Está dando passos radicais. Conseguiu
uma mudança impressionante. O Brasil
como estava, ia quebrar três vezes mais. A gente ia se espatifar.
Mas
pelo que sr. descreveu, ainda não conseguimos solucionar a crise política que
contamina a economia. Por quê?
Arminio Fraga: Há um certo consenso de que são três crises simultâneas: econômica,
política e de valores. Sobre a econômica já
falamos. A crise política tem a ver com o caos dos mais de 30 partidos, o que faz
com que a coisa funcione como um grande bazar, e reduz um senso maior de
responsabilidade pelo bem comum. A de valores tem a ver com a corrupção generalizada,
com a busca de atalhos para tudo, com a
falta de meritocracia e a de confiança entre as pessoas. Acredito que essas
crises têm raízes comuns, que exigem uma resposta simultânea. De um modo geral,
a coisa tem a ver com o modelo de Estado que temos, capturados por
interesses privados e partidário.
Como
o sr. viu o resultado das eleições municipais? Houve uma guinada à direita?

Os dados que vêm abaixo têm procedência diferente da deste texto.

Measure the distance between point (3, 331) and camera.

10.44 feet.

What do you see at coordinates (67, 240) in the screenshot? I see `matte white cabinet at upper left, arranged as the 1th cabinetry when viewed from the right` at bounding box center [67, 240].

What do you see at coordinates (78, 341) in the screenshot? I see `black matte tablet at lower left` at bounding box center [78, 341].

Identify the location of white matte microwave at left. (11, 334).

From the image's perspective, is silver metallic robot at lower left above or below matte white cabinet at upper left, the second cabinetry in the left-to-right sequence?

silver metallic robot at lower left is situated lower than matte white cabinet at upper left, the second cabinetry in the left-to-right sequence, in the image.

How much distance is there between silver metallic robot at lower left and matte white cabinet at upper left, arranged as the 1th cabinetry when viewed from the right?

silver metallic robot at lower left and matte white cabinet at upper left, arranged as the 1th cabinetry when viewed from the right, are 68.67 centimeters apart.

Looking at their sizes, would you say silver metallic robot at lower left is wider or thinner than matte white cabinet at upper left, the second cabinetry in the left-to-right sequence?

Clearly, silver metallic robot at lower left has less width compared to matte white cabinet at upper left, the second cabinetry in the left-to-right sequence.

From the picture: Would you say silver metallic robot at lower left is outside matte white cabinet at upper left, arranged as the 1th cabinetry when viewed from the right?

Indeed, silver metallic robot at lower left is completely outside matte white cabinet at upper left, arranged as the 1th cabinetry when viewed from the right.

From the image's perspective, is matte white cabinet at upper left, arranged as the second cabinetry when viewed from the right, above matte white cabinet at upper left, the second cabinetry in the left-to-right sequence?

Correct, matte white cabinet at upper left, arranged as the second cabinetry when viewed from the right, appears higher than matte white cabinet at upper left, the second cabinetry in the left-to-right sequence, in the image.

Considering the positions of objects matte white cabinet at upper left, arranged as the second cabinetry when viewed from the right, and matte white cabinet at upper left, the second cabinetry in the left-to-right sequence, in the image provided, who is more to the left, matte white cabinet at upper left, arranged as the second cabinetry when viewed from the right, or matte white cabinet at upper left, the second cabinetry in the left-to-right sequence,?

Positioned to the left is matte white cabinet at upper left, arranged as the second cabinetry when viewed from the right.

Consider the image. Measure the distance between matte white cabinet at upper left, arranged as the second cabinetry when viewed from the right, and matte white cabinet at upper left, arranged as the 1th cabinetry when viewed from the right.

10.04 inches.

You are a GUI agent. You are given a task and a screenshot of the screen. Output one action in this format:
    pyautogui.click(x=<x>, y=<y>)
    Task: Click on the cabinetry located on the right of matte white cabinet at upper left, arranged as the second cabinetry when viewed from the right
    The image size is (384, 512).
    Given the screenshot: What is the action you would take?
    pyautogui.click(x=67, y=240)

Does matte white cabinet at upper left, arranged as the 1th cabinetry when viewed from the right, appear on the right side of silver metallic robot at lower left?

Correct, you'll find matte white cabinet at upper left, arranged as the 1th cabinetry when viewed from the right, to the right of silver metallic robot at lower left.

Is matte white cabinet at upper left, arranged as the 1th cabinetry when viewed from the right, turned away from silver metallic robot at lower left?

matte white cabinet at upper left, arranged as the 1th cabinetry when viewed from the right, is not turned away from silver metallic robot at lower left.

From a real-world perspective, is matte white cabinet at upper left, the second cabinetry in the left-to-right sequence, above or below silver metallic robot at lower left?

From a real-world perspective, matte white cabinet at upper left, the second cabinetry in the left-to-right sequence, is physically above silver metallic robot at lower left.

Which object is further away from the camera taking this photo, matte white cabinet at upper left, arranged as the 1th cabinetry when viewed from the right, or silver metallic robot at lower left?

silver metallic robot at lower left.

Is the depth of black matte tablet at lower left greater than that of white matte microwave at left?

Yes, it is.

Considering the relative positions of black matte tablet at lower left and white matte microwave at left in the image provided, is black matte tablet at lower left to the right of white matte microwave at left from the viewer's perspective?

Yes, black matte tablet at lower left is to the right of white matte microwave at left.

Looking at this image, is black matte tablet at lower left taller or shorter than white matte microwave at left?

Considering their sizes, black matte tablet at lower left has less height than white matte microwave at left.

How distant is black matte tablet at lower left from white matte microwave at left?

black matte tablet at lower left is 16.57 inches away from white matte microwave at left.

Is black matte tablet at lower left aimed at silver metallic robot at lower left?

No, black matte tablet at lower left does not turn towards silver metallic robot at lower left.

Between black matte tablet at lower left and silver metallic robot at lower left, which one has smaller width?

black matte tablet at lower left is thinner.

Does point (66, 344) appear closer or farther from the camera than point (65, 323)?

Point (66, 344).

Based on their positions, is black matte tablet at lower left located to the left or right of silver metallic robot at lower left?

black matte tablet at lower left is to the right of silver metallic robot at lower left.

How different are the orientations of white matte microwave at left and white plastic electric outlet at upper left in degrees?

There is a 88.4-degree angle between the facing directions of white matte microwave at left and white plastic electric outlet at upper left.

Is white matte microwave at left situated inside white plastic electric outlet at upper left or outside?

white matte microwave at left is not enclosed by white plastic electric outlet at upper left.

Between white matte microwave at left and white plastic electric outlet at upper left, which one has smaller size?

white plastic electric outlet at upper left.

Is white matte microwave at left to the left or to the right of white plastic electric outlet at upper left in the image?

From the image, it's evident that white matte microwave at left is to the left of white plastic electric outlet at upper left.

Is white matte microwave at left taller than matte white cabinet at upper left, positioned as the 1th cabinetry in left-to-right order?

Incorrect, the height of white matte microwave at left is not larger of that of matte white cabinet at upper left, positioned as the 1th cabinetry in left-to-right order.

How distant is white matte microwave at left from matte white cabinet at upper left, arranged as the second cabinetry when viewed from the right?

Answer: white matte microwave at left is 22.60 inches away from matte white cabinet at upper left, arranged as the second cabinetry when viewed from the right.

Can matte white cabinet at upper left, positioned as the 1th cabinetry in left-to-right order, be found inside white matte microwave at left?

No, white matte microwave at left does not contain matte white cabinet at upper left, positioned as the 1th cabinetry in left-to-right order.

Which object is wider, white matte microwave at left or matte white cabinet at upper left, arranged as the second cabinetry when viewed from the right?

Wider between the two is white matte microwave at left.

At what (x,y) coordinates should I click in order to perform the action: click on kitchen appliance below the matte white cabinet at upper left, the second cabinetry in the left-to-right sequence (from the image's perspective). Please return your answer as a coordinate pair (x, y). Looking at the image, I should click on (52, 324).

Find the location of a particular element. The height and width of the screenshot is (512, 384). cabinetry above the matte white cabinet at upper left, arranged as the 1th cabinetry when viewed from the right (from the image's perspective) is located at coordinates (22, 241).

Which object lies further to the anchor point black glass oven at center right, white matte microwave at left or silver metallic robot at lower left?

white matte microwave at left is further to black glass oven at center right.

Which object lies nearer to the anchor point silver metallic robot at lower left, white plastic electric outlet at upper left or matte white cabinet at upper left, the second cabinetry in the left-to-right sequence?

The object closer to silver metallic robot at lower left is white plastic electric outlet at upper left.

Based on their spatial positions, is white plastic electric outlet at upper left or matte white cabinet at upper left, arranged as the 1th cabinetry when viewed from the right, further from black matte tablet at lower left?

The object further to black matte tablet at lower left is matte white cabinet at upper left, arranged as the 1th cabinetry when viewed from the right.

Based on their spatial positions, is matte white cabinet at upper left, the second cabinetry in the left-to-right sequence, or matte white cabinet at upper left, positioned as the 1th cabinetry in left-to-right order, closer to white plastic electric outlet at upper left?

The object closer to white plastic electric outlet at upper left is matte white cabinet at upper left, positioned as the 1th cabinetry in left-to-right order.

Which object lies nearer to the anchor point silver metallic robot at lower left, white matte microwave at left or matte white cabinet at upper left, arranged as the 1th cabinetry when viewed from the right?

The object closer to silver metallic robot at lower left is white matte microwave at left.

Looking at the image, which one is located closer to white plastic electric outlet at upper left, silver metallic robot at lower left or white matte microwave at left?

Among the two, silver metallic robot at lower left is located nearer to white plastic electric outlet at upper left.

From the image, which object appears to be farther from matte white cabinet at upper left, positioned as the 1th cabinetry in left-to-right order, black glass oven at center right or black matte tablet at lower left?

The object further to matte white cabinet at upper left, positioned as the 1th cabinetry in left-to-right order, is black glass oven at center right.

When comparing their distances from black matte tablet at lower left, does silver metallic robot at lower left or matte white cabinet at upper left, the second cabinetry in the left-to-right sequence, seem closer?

Arminio Fraga: Não se trata de guinada da
esquerda para a direita. Não há mais esquerda ou direita. Ou você vai dizer que o PT é de esquerda? O partido da bolsa
empresário, que teve a relação que vimos com as empresas, pode ser chamado de
esquerda? Acho que não, né? São Paulo elegeu o João Doria (PSDB), que tem
um perfil empresarial, bem parecido com o da cidade. Mas o que vimos na eleição municipal em muitas cidades foi a ascensão de
uma direita no que se refere ao conservadorismo dos costumes. É preocupante.
Eu, como liberal que sou, estou fora disso.
Já
dá para dizer para onde a crise econômica vai levar as eleições de 2018?
Arminio Fraga: Não tem como. Ninguém
consegue. O meu temor é que surja um
populista moralista vendendo um caminho sem sacrifício. Aliás, não gosto
quando falam que cada um precisa dar a sua cota de sacrifício para fazer o
ajuste, para tirar o País da recessão. Fica parecendo que existe uma saída sem
sacrifício – e isso não existe. Nesse ambiente, pode surgir um vendedor de ilusões que piore ainda mais tudo que está
aí.
O
sr. aceitaria novamente convite para ser ministro da Fazenda?
Arminio Fraga: Não sei. Nem tenho tempo
para pensar nisso. Sabe o que acontece? Com o tempo, o sarrafo vai subindo.
Quando fui presidente do Banco Central, eu tinha 40 e poucos anos. Agora, estou
com 59. A gente vai ficando mais crítico e mais exigente. Estou contente me
dedicando à Gávea Investimentos e, em
menor escala, a temas acadêmicos e filantrópicos.